Format every line of the records below as a Markdown table with two columns, Row and Entry, numbering each line in order and omitting blank lines.

▸ Data to process:
* START *

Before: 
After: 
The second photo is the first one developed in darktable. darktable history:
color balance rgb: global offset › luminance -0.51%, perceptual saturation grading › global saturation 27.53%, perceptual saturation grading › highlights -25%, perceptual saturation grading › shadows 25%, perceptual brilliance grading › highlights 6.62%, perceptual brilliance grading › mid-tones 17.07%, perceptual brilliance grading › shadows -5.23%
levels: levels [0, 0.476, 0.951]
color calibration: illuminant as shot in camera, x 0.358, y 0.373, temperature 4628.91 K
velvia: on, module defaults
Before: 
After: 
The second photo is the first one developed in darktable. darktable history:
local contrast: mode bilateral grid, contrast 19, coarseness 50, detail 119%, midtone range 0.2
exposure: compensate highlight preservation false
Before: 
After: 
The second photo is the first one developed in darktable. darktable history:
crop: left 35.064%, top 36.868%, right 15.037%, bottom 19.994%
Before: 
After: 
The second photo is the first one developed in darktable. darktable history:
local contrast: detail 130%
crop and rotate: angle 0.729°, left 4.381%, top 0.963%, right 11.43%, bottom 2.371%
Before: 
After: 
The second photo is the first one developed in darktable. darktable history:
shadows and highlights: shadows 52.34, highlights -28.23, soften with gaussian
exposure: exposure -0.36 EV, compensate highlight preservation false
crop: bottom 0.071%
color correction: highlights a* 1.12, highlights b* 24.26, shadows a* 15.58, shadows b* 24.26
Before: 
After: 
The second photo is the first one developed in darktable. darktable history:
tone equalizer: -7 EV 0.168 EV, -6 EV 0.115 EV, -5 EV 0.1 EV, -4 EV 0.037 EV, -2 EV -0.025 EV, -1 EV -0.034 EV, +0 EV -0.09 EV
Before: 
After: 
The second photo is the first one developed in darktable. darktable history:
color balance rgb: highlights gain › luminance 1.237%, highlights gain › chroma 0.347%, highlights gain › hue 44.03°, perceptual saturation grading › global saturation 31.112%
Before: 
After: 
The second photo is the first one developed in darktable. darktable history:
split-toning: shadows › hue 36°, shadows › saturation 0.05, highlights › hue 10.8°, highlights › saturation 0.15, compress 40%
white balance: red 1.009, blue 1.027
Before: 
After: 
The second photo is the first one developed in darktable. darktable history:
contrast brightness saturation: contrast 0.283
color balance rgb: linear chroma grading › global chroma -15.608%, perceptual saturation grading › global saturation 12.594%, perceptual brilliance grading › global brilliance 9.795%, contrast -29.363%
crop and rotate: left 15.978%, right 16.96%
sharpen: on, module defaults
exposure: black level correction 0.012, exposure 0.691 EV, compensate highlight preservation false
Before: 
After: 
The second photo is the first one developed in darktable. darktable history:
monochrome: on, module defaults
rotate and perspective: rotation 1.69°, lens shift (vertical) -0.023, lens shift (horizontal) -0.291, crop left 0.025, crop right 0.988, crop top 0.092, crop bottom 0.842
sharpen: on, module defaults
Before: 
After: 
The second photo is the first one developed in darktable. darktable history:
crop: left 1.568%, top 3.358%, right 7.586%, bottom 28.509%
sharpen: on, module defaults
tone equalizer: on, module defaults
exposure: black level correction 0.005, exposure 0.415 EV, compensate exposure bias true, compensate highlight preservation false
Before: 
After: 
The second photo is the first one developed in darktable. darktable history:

* END *

▸ Finished exercise:
| Row | Entry |
|---|---|
| 1 | Before:  |
| 2 | After:  |
| 3 | The second photo is the first one developed in darktable. darktable history: |
| 4 | color balance rgb: global offset › luminance -0.51%, perceptual saturation grading › global saturation 27.53%, perceptual saturation grading › highlights -25%, perceptual saturation grading › shadows 25%, perceptual brilliance grading › highlights 6.62%, perceptual brilliance grading › mid-tones 17.07%, perceptual brilliance grading › shadows -5.23% |
| 5 | levels: levels [0, 0.476, 0.951] |
| 6 | color calibration: illuminant as shot in camera, x 0.358, y 0.373, temperature 4628.91 K |
| 7 | velvia: on, module defaults |
| 8 | Before:  |
| 9 | After:  |
| 10 | The second photo is the first one developed in darktable. darktable history: |
| 11 | local contrast: mode bilateral grid, contrast 19, coarseness 50, detail 119%, midtone range 0.2 |
| 12 | exposure: compensate highlight preservation false |
| 13 | Before:  |
| 14 | After:  |
| 15 | The second photo is the first one developed in darktable. darktable history: |
| 16 | crop: left 35.064%, top 36.868%, right 15.037%, bottom 19.994% |
| 17 | Before:  |
| 18 | After:  |
| 19 | The second photo is the first one developed in darktable. darktable history: |
| 20 | local contrast: detail 130% |
| 21 | crop and rotate: angle 0.729°, left 4.381%, top 0.963%, right 11.43%, bottom 2.371% |
| 22 | Before:  |
| 23 | After:  |
| 24 | The second photo is the first one developed in darktable. darktable history: |
| 25 | shadows and highlights: shadows 52.34, highlights -28.23, soften with gaussian |
| 26 | exposure: exposure -0.36 EV, compensate highlight preservation false |
| 27 | crop: bottom 0.071% |
| 28 | color correction: highlights a* 1.12, highlights b* 24.26, shadows a* 15.58, shadows b* 24.26 |
| 29 | Before:  |
| 30 | After:  |
| 31 | The second photo is the first one developed in darktable. darktable history: |
| 32 | tone equalizer: -7 EV 0.168 EV, -6 EV 0.115 EV, -5 EV 0.1 EV, -4 EV 0.037 EV, -2 EV -0.025 EV, -1 EV -0.034 EV, +0 EV -0.09 EV |
| 33 | Before:  |
| 34 | After:  |
| 35 | The second photo is the first one developed in darktable. darktable history: |
| 36 | color balance rgb: highlights gain › luminance 1.237%, highlights gain › chroma 0.347%, highlights gain › hue 44.03°, perceptual saturation grading › global saturation 31.112% |
| 37 | Before:  |
| 38 | After:  |
| 39 | The second photo is the first one developed in darktable. darktable history: |
| 40 | split-toning: shadows › hue 36°, shadows › saturation 0.05, highlights › hue 10.8°, highlights › saturation 0.15, compress 40% |
| 41 | white balance: red 1.009, blue 1.027 |
| 42 | Before:  |
| 43 | After:  |
| 44 | The second photo is the first one developed in darktable. darktable history: |
| 45 | contrast brightness saturation: contrast 0.283 |
| 46 | color balance rgb: linear chroma grading › global chroma -15.608%, perceptual saturation grading › global saturation 12.594%, perceptual brilliance grading › global brilliance 9.795%, contrast -29.363% |
| 47 | crop and rotate: left 15.978%, right 16.96% |
| 48 | sharpen: on, module defaults |
| 49 | exposure: black level correction 0.012, exposure 0.691 EV, compensate highlight preservation false |
| 50 | Before:  |
| 51 | After:  |
| 52 | The second photo is the first one developed in darktable. darktable history: |
| 53 | monochrome: on, module defaults |
| 54 | rotate and perspective: rotation 1.69°, lens shift (vertical) -0.023, lens shift (horizontal) -0.291, crop left 0.025, crop right 0.988, crop top 0.092, crop bottom 0.842 |
| 55 | sharpen: on, module defaults |
| 56 | Before:  |
| 57 | After:  |
| 58 | The second photo is the first one developed in darktable. darktable history: |
| 59 | crop: left 1.568%, top 3.358%, right 7.586%, bottom 28.509% |
| 60 | sharpen: on, module defaults |
| 61 | tone equalizer: on, module defaults |
| 62 | exposure: black level correction 0.005, exposure 0.415 EV, compensate exposure bias true, compensate highlight preservation false |
| 63 | Before:  |
| 64 | After:  |
| 65 | The second photo is the first one developed in darktable. darktable history: |